Exploration and Production
Cherokee Basin Operations
We have of over 3,000 gross and net wells capable of production, in the 15-county region in southeastern Kansas and northeastern Oklahoma known as the Cherokee Basin. The Cherokee Basin is a prolific producer of coal bed methane ("CBM") with an estimated 6 TCF of potential gas recovery according to the Kansas Geologic Survey.
Our Cherokee Basin wells are on approximately 342,449 net acres of leasehold classified as developed. In addition, we have approximately 72,121 net acres classified as undeveloped in the Cherokee Basin. During 2012, net production from our Cherokee Basin wells was an average of 43.6 MMcfe/d. At year end, our reservoir engineers attributed 69.1 Bcfe of estimated net proved reserves to these properties.

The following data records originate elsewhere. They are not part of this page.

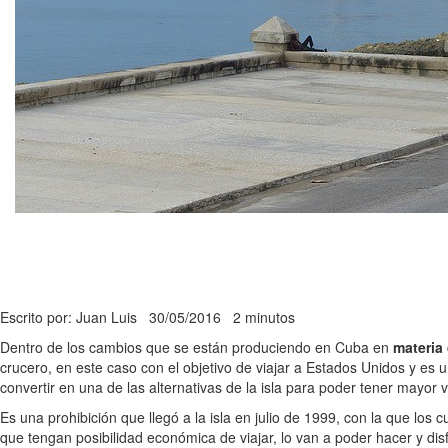
Escrito por: Juan Luis
30/05/2016
2 minutos
Dentro de los cambios que se están produciendo en Cuba en
materia
crucero, en este caso con el objetivo de viajar a Estados Unidos y es u
convertir en una de las alternativas de la isla para poder tener mayo
Es una prohibición que llegó a la isla en julio de 1999, con la que los 
que tengan posibilidad económica de viajar, lo van a poder hacer y di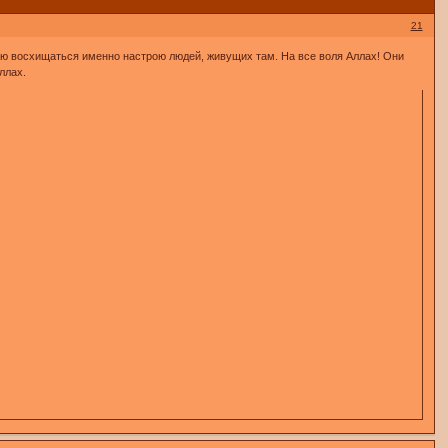
21
ю восхищаться именно настрою людей, живущих там. На все воля Аллах! Они
ллах.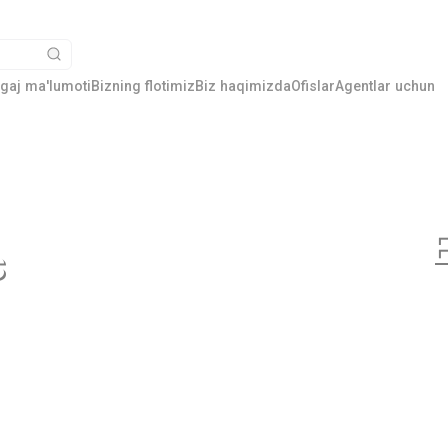
gaj ma'lumoti
Bizning flotimiz
Biz haqimizda
Ofislar
Agentlar uchun
s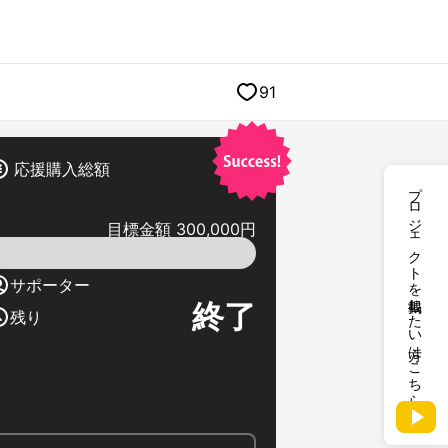
91
応援購入総額
プロジェクトを掲載したい方はこちら
目標金額 300,000円
サポーター
終了
残り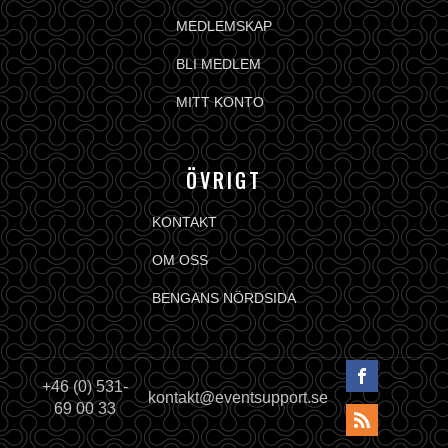
MEDLEMSKAP
BLI MEDLEM
MITT KONTO
ÖVRIGT
KONTAKT
OM OSS
BENGANS NÖRDSIDA
+46 (0) 531-
kontakt@eventsupport.se
69 00 33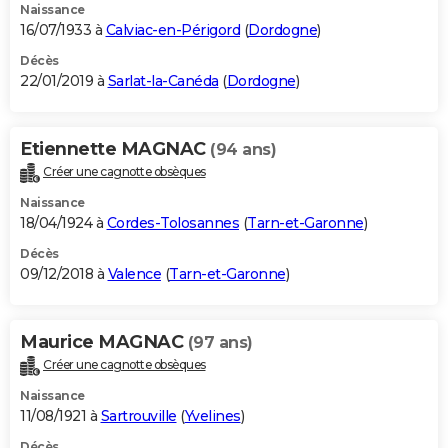
Naissance
16/07/1933 à
Calviac-en-Périgord
(
Dordogne
)
Décès
22/01/2019 à
Sarlat-la-Canéda
(
Dordogne
)
Etiennette MAGNAC
(94 ans)
Créer une cagnotte obsèques
Naissance
18/04/1924 à
Cordes-Tolosannes
(
Tarn-et-Garonne
)
Décès
09/12/2018 à
Valence
(
Tarn-et-Garonne
)
Maurice MAGNAC
(97 ans)
Créer une cagnotte obsèques
Naissance
11/08/1921 à
Sartrouville
(
Yvelines
)
Décès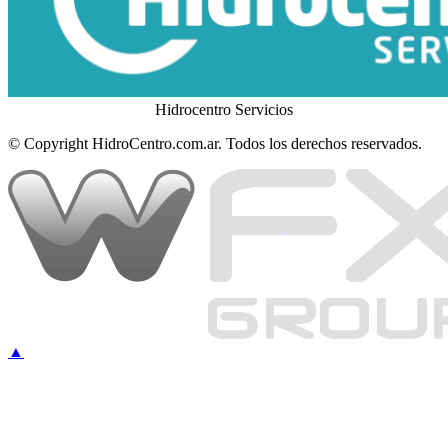
Hidrocentro Servicios
© Copyright HidroCentro.com.ar. Todos los derechos reservados.
▲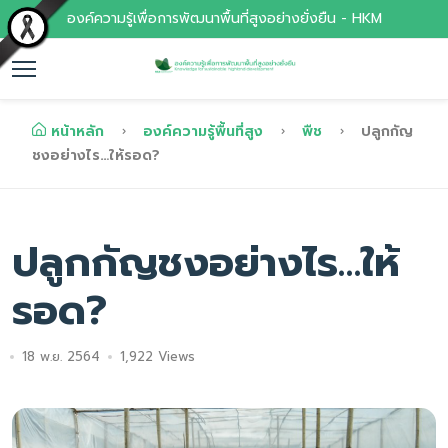
องค์ความรู้เพื่อการพัฒนาพื้นที่สูงอย่างยั่งยืน - HKM
หน้าหลัก
องค์ความรู้พื้นที่สูง
พืช
ปลูกกัญ
ชงอย่างไร…ให้รอด?
ปลูกกัญชงอย่างไร…ให้
รอด?
18 พ.ย. 2564
1,922 Views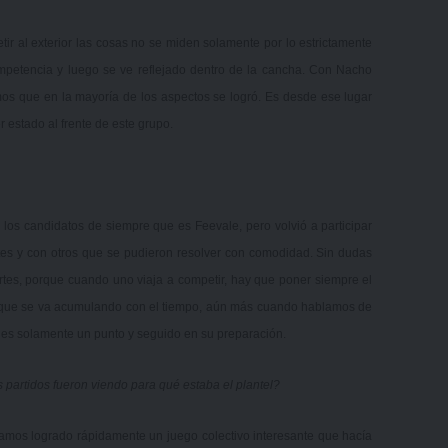
ir al exterior las cosas no se miden solamente por lo estrictamente
mpetencia y luego se ve reflejado dentro de la cancha. Con Nacho
mos que en la mayoría de los aspectos se logró. Es desde ese lugar
 estado al frente de este grupo.
e los candidatos de siempre que es Feevale, pero volvió a participar
es y con otros que se pudieron resolver con comodidad. Sin dudas
ertes, porque cuando uno viaja a competir, hay que poner siempre el
no que se va acumulando con el tiempo, aún más cuando hablamos de
o es solamente un punto y seguido en su preparación.
 partidos fueron viendo para qué estaba el plantel?
mos logrado rápidamente un juego colectivo interesante que hacía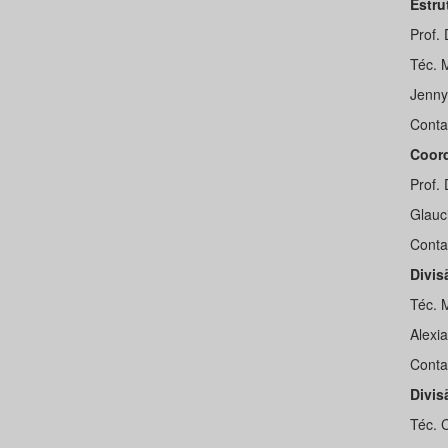
Estru
Prof.
Téc. M
Jennyf
Conta
Coord
Prof.
Glauc
Conta
Divis
Téc. 
Alexia
Conta
Divis
Téc. 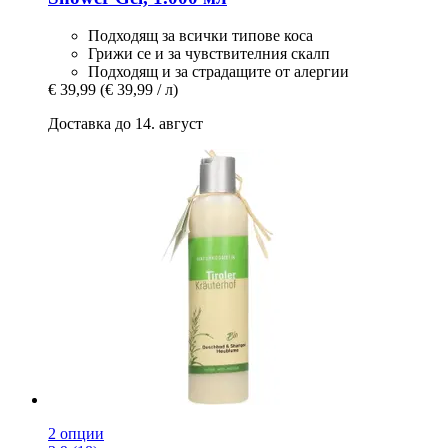
Подходящ за всички типове коса
Грижи се и за чувствителния скалп
Подходящ и за страдащите от алергии
€ 39,99
(€ 39,99 / л)
Доставка до 14. август
2 опции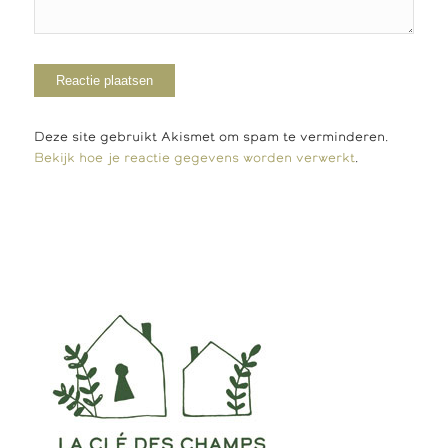
Deze site gebruikt Akismet om spam te verminderen.
Bekijk hoe je reactie gegevens worden verwerkt
.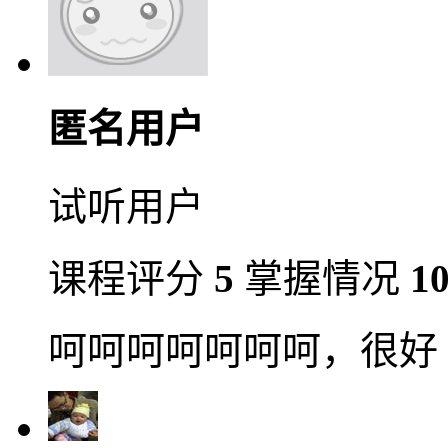
匿名用户
试听用户
课程评分
5
掌握情况
1
呵呵呵呵呵呵呵，很好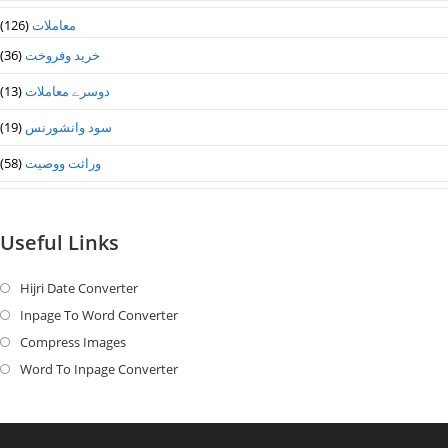
معاملات
(126)
خرید وفروخت
(36)
دوسرے معاملات
(13)
سود وانشورنس
(19)
وراثت ووصيت
(58)
Useful Links
Hijri Date Converter
Opens
in
Inpage To Word Converter
Opens
a
in
Compress Images
Opens
new
a
in
Word To Inpage Converter
Opens
tab
new
a
in
tab
new
a
tab
new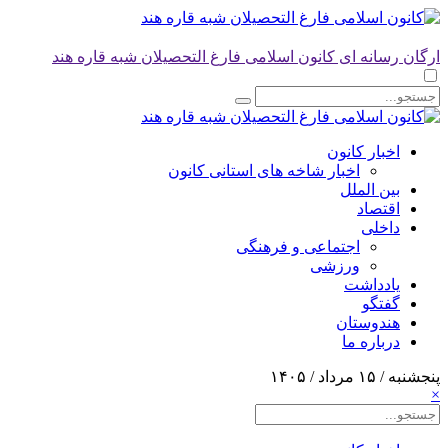
ارگان رسانه ای کانون اسلامی فارغ التحصیلان شبه قاره هند
اخبار کانون
اخبار شاخه های استانی کانون
بین الملل
اقتصاد
داخلی
اجتماعی و فرهنگی
ورزشی
یادداشت
گفتگو
هندوستان
درباره ما
پنجشنبه / ۱۵ مرداد / ۱۴۰۵
×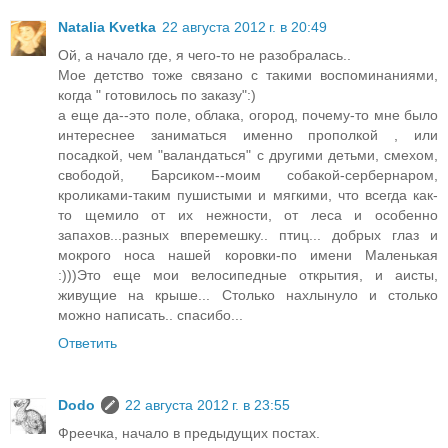
Natalia Kvetka
22 августа 2012 г. в 20:49
Ой, а начало где, я чего-то не разобралась..
Мое детство тоже связано с такими воспоминаниями,
когда " готовилось по заказу":)
а еще да--это поле, облака, огород, почему-то мне было
интереснее заниматься именно прополкой , или
посадкой, чем "валандаться" с другими детьми, смехом,
свободой, Барсиком--моим собакой-сербернаром,
кроликами-таким пушистыми и мягкими, что всегда как-
то щемило от их нежности, от леса и особенно
запахов...разных вперемешку.. птиц... добрых глаз и
мокрого носа нашей коровки-по имени Маленькая
:)))Это еще мои велосипедные открытия, и аисты,
живущие на крыше... Столько нахлынуло и столько
можно написать.. спасибо...
Ответить
Dodo
22 августа 2012 г. в 23:55
Фреечка, начало в предыдущих постах.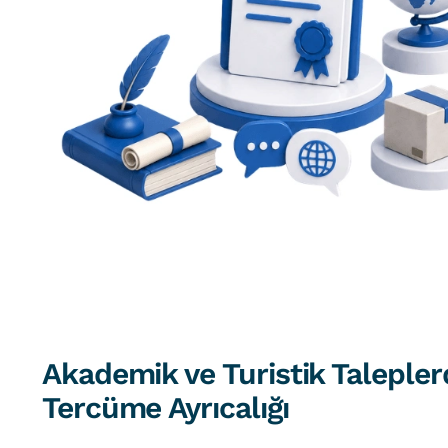
Akademik ve Turistik Talepler
Tercüme Ayrıcalığı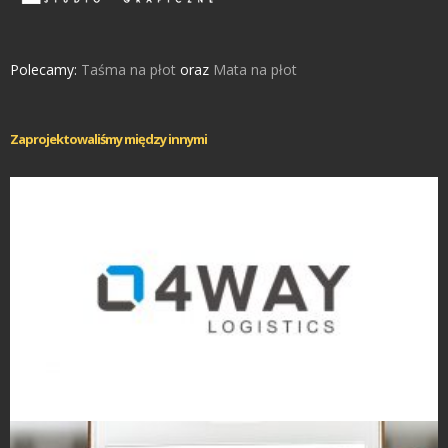
Polecamy:
Taśma na płot
oraz
Mata na płot
Zaprojektowaliśmy między innymi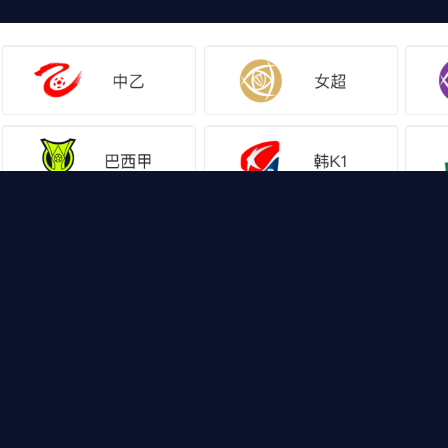
网站地图
足球直播
足球录
，山猫体育免费足球直播带你畅享免费NBA直播，CB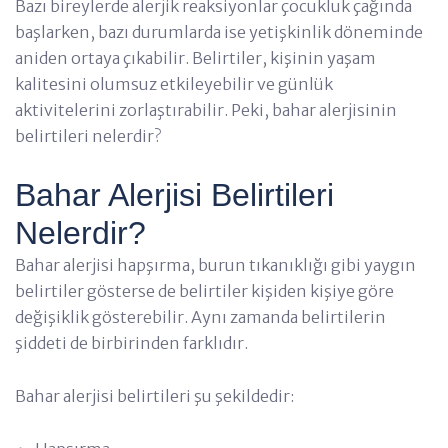
Bazı bireylerde alerjik reaksiyonlar çocukluk çağında
başlarken, bazı durumlarda ise yetişkinlik döneminde
aniden ortaya çıkabilir. Belirtiler, kişinin yaşam
kalitesini olumsuz etkileyebilir ve günlük
aktivitelerini zorlaştırabilir. Peki, bahar alerjisinin
belirtileri nelerdir?
Bahar Alerjisi Belirtileri
Nelerdir?
Bahar alerjisi hapşırma, burun tıkanıklığı gibi yaygın
belirtiler gösterse de belirtiler kişiden kişiye göre
değişiklik gösterebilir. Aynı zamanda belirtilerin
şiddeti de birbirinden farklıdır.
Bahar alerjisi belirtileri şu şekildedir: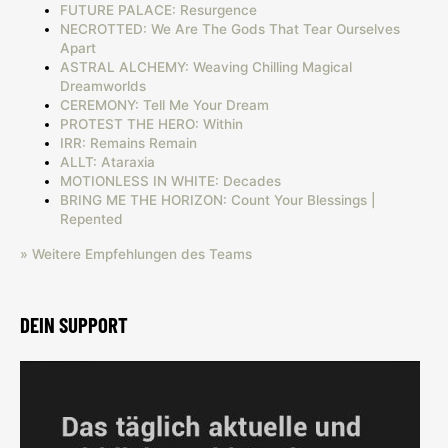
FUTURE PALACE: Resurgence
NECROTTED: We Are The Gods That Tear Ourselves
Apart
ASTRAL ALCHEMY: Weaving Chilling Magical
Dreamworlds
CEREMONY: Tell Me Your Dream
PROTEST THE HERO: Within
IRR: Remains Remain
ALLT: Ataraxia
MOTIONLESS IN WHITE: Decades
BRING ME THE HORIZON: Count Your Blessings |
Repented
» Weitere Empfehlungen des Teams
DEIN SUPPORT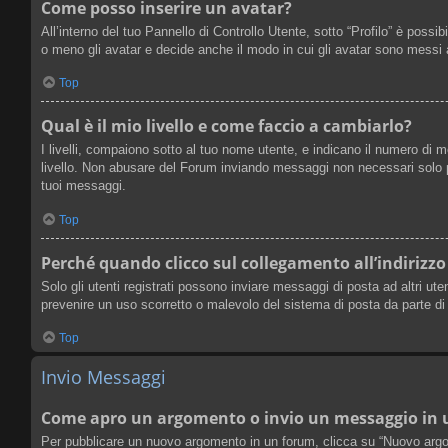
Come posso inserire un avatar?
All’interno del tuo Pannello di Controllo Utente, sotto “Profilo” è poss
o meno gli avatar e decide anche il modo in cui gli avatar sono messi a
Top
Qual è il mio livello e come faccio a cambiarlo?
I livelli, compaiono sotto al tuo nome utente, e indicano il numero di 
livello. Non abusare del Forum inviando messaggi non necessari solo p
tuoi messaggi.
Top
Perché quando clicco sul collegamento all’indirizzo
Solo gli utenti registrati possono inviare messaggi di posta ad altri u
prevenire un uso scorretto o malevolo del sistema di posta da parte di
Top
Invio Messaggi
Come apro un argomento o invio un messaggio in
Per pubblicare un nuovo argomento in un forum, clicca su “Nuovo argome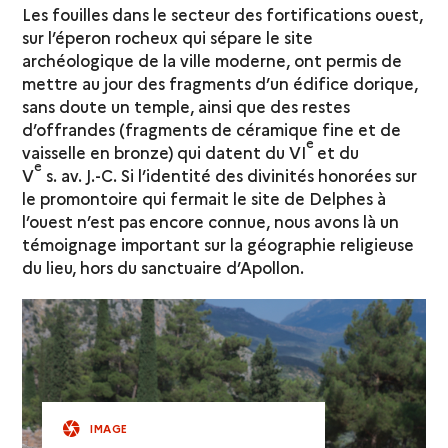
Les fouilles dans le secteur des fortifications ouest,
sur l’éperon rocheux qui sépare le site
archéologique de la ville moderne, ont permis de
mettre au jour des fragments d’un édifice dorique,
sans doute un temple, ainsi que des restes
d’offrandes (fragments de céramique fine et de
e
vaisselle en bronze) qui datent du VI
et du
e
V
s. av. J.-C. Si l’identité des divinités honorées sur
le promontoire qui fermait le site de Delphes à
l’ouest n’est pas encore connue, nous avons là un
témoignage important sur la géographie religieuse
du lieu, hors du sanctuaire d’Apollon.
IMAGE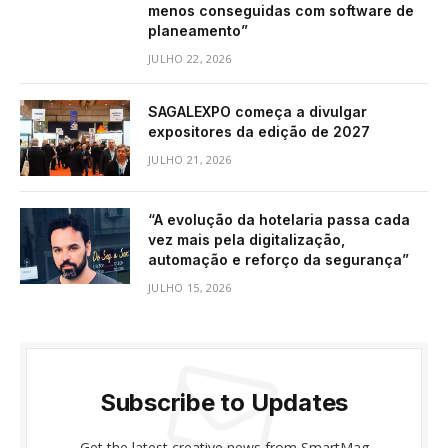
menos conseguidas com software de
planeamento”
JULHO 22, 2026
SAGALEXPO começa a divulgar
expositores da edição de 2027
JULHO 21, 2026
“A evolução da hotelaria passa cada
vez mais pela digitalização,
automação e reforço da segurança”
JULHO 15, 2026
Subscribe to Updates
Get the latest creative news from SmartMag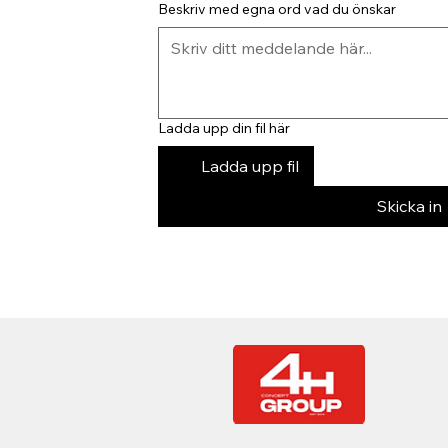
Beskriv med egna ord vad du önskar
Ladda upp din fil här
Ladda upp fil
Skicka in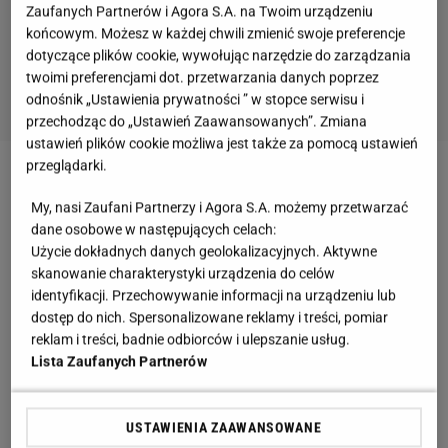
Zaufanych Partnerów i Agora S.A. na Twoim urządzeniu
końcowym. Możesz w każdej chwili zmienić swoje preferencje
dotyczące plików cookie, wywołując narzędzie do zarządzania
twoimi preferencjami dot. przetwarzania danych poprzez
odnośnik „Ustawienia prywatności ” w stopce serwisu i
przechodząc do „Ustawień Zaawansowanych”. Zmiana
ustawień plików cookie możliwa jest także za pomocą ustawień
przeglądarki.
Zobacz wideo
Marta Manowska o "The Voice
My, nasi Zaufani Partnerzy i Agora S.A. możemy przetwarzać
Senior". Zdradza swojego faworyta
dane osobowe w następujących celach:
Użycie dokładnych danych geolokalizacyjnych. Aktywne
Zmiany w "The Voice Senior". Zamiast
skanowanie charakterystyki urządzenia do celów
identyfikacji. Przechowywanie informacji na urządzeniu lub
Cugowskiego wystąpi znana śpiewaczka
dostęp do nich. Spersonalizowane reklamy i treści, pomiar
reklam i treści, badnie odbiorców i ulepszanie usług.
Uczestnicy, którzy ukończyli 60. lat będą mogli
Lista Zaufanych Partnerów
rozwijać się w 2024 roku pod okiem Maryli
Rodowicz, Alicji Węgorzewskiej oraz Tomasza
USTAWIENIA ZAAWANSOWANE
Szczepanika. Czwarty fotel zajmie nie Cugowski, a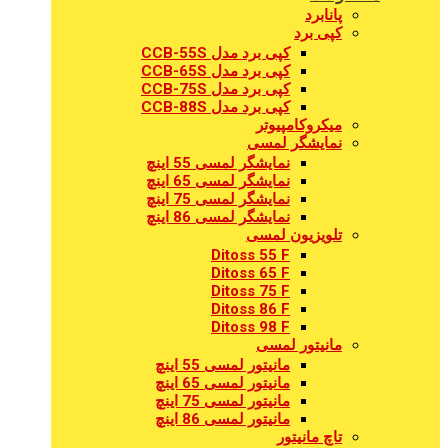
پانابرد
کپی برد
کپی برد مدل CCB-55S
کپی برد مدل CCB-65S
کپی برد مدل CCB-75S
کپی برد مدل CCB-88S
میکروکامپیوتر
نمایشگر لمسی
نمایشگر لمسی 55 اینچ
نمایشگر لمسی 65 اینچ
نمایشگر لمسی 75 اینچ
نمایشگر لمسی 86 اینچ
تلویزیون لمسی
Ditoss 55 F
Ditoss 65 F
Ditoss 75 F
Ditoss 86 F
Ditoss 98 F
مانیتور لمسی
مانیتور لمسی 55 اینچ
مانیتور لمسی 65 اینچ
مانیتور لمسی 75 اینچ
مانیتور لمسی 86 اینچ
تاچ مانیتور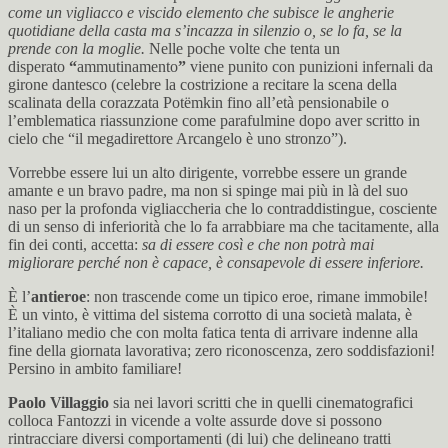
come un vigliacco e viscido elemento che subisce le angherie
quotidiane della casta ma s’incazza in silenzio o, se lo fa, se la
prende con la moglie.
Nelle poche volte che tenta un
disperato
“
ammutinamento
”
viene punito con punizioni infernali da
girone dantesco (celebre la costrizione a recitare la scena della
scalinata della corazzata Potëmkin fino all’età pensionabile o
l’emblematica riassunzione come parafulmine dopo aver scritto in
cielo che “il megadirettore Arcangelo è uno stronzo”).
Vorrebbe essere lui un alto dirigente, vorrebbe essere un grande
amante e un bravo padre, ma non si spinge mai più in là del suo
naso per la profonda vigliaccheria che lo contraddistingue, cosciente
di un senso di inferiorità che lo fa arrabbiare ma che tacitamente, alla
fin dei conti, accetta:
sa di essere così e che non potrà mai
migliorare perché non è capace, è consapevole di essere inferiore.
È l’
antieroe
: non trascende come un tipico eroe, rimane immobile!
È un vinto, è vittima del sistema corrotto di una società malata, è
l’italiano medio che con molta fatica tenta di arrivare indenne alla
fine della giornata lavorativa; zero riconoscenza, zero soddisfazioni!
Persino in ambito familiare!
Paolo Villaggio
sia nei lavori scritti che in quelli cinematografici
colloca Fantozzi in vicende a volte assurde dove si possono
rintracciare diversi comportamenti (di lui) che delineano tratti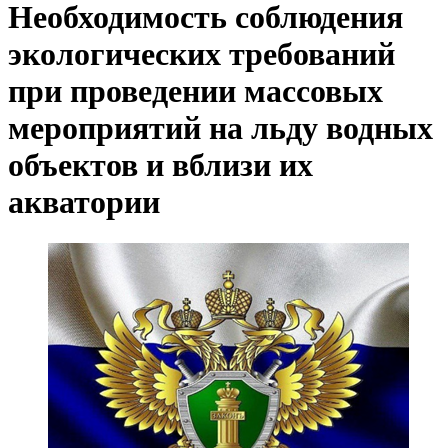
Необходимость соблюдения
экологических требований
при проведении массовых
мероприятий на льду водных
объектов и вблизи их
акватории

We are the largest producer of natural gas in the Cherokee Basin. Additionally, we own, operate and maintain our own fleet of equipment, including cementing, fracture treatment and well servicing rigs, to control capital and operating expenditures. We believe owning this equipment allows us to complete and operate our wells for a lower cost than our peers who rely upon third-party service providers. We also use state of the art SCADA systems to maximize field reliability and we have developed an artificial lift technology specifically optimized for our Cherokee Basin wells, significantly improving our well productivity.
We operate approximately 99% of our existing Cherokee Basin wells and have an average net revenue interest of approximately 82% in those wells. A typical Cherokee Basin CBM well has a predictable production profile and a standard economic life of approximately 15-20 years. We develop our CBM reserves on both 160-acre and 80-acre spacing.
Cherokee Basin Geology
The Cherokee Basin is part of the Western Interior Coal Region of the central United States. The coal seams we target for development are found at depths of 300 to 1,400 feet. The principal formations we target include the Mulky, Weir-Pittsburgh and the Riverton. These coal seams are blanket type deposits, which extend across large areas of the basin. Each of these seams generally range from two to five feet thick. Additional minor coal seams such as the Summit, Bevier, Fleming and Rowe are found at varying locations throughout the basin. These seams range in thickness from one to two feet.
The rock containing conventional gas, referred to as "source rock," is usually different from reservoir rock, which is the rock through which the conventional gas is produced, while in CBM, the coal seam serves as both the source rock and the reservoir rock. The storage mechanism is also different. Gas is stored in the pore or void space of the rock in conventional gas, but in CBM, most, and frequently all, of the gas is stored by adsorption. This adsorption allows large quantities of gas to be stored at relatively low pressures. A unique characteristic of CBM is the gas flow can be increased by reducing the reservoir pressure. Frequently, the coal bed pore space, which is in the form of cleats or fractures, is filled with water. The reservoir pressure is reduced by pumping out the water, releasing the methane from the molecular structure, which allows the methane to flow through the cleat structure to the well bore. Because of the necessity to remove water and reduce the pressure within the coal seam, CBM, unlike conventional hydrocarbons, often will not show immediately on initial production testing. Coal bed formations typically require extensive dewatering and depressurizing before desorption can occur and the methane begins to flow at commercial rates.
CBM and conventional gas both have methane as their major component. While conventional gas often has more complex hydrocarbon gases, CBM rarely has more than 2% of the more complex hydrocarbons. Once coal bed methane has been produced, it is gathered, transported, marketed and priced in the same manner as conventional gas. The CBM produced from our Cherokee Basin properties has an MMBtu content of approximately 970 MMBtu, compared to conventional natural gas hydrocarbon production which can typically vary from 1,050-1,300 MMBtus.
Other Areas of Operation
We have of over 400 gross and net wells capable of production in the Appalachian Basin. These wells are on approximately 8,851 net acres of leasehold classified as developed. In addition, we have approximately 24,045 net acres classified as undeveloped in the Appalachian Basin. During 2012, net production from our Appalachian Basin wells was an average of 1.8 MMcfe/d. At year end, our reservoir engineers attributed 8.2 Bcfe of estimated net proved reserves to these properties.
We also have approximately 28 gross and 20 net wells capable of production in central Oklahoma. These wells are on approximately 1,315 net acres of leasehold classified as developed. In addition, we have approximately 120 net acres classified as undeveloped in central Oklahoma. During 2012, net production from these wells averaged 155 Bbls/d. At year end, our reservoir engineers attributed 1.41 MMbbl of crude oil and 14.91 MMcf of natural gas, or a total of 8.53 Bcfe, of estimated net proved reserves to these properties.